- **Text shown**
/---

As requested, here is one more simulation, in which the parameters a and b are estimated beforehand from a larger training sample with ten times as many entries. Then applying this fit to the validation samples, the do.f. is still close to 10:

library(ResourceSelection)
n <- 500
chisqs <- c()
a <- 0.1
b <- 0.5
c <- 0.2
x <- rnorm(10*n)
p <- plogis(a+b*x+c*x^2)
y <- rbinom(10*n,1,p)
fit <- glm(y~x+I(x^2),family="binomial")
for (i in 1:10000) {
  x2 <- rnorm(n)
  p2 <- plogis(a+b*x2+c*x2^2)
  y2 <- rbinom(n,1,p2)
  stat <- hoslem.test(y2,predict(fit,data.frame(x=x2),type="response"))$statistic
  chisqs <- cbind(chisqs,stat)
}
h <- hist(chisqs,50)
xs <- seq(0,25,0.01)
ys <- dchisq(xs,df=10)
lines(xs,ys*h$counts/h$density)

If the number of data points in the training sample (above, 5000) was decreased, the measured parameters a, b, and c would differ from their exact values by more and the null hypothesis would be violated. The distribution of the HL test statistic would no longer be chi-square and would skew higher (making it look like it had $>g$ d.o.f. if you superimposed a chi-square distribution).

\---

- **Exercise data**
/---

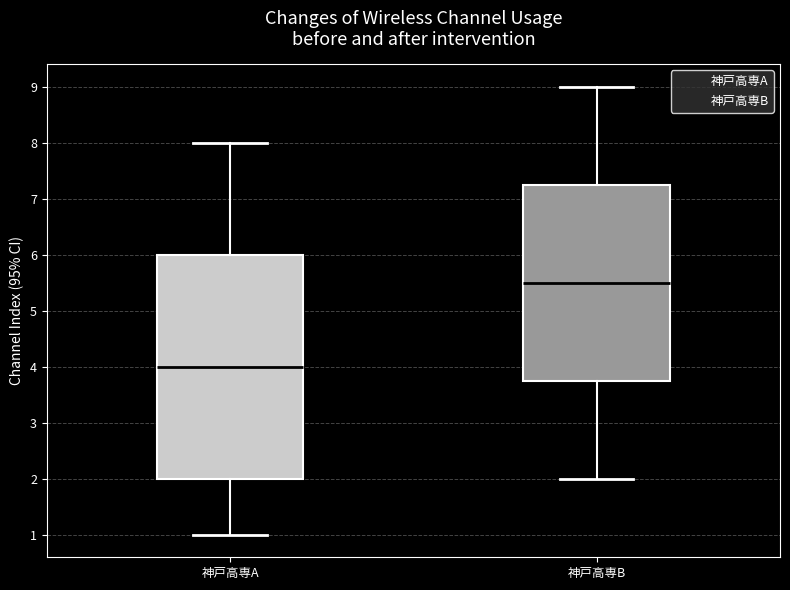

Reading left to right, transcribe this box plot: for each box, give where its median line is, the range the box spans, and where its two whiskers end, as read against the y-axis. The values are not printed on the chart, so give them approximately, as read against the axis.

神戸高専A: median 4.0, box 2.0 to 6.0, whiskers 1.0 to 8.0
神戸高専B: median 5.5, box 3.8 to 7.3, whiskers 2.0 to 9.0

\---

- **Task list**
1. Rewrite the post's paragraph beginning "If the number of data points" as a short bulleted list that keeps its main facts.
2. Write out everything in the post from "p <- plogis(a+b*x+c*x^2)" down to "chisqs <- cbind(chisqs,stat)", and switch "chisqs" to "hl_stats" wherever it occurs.
The lines are not needed for this work.

- **Answers to the exercise**
1.
- With fewer training points than the 5000 used, the fitted a, b, and c would stray further from their exact values, violating the null hypothesis.
- The HL test statistic would then no longer follow a chi-square distribution and would skew higher.
- Compared with a chi-square curve, it would look as though it had more than g degrees of freedom.

2.
p <- plogis(a+b*x+c*x^2)
y <- rbinom(10*n,1,p)
fit <- glm(y~x+I(x^2),family="binomial")
for (i in 1:10000) {
  x2 <- rnorm(n)
  p2 <- plogis(a+b*x2+c*x2^2)
  y2 <- rbinom(n,1,p2)
  stat <- hoslem.test(y2,predict(fit,data.frame(x=x2),type="response"))$statistic
  hl_stats <- cbind(hl_stats,stat)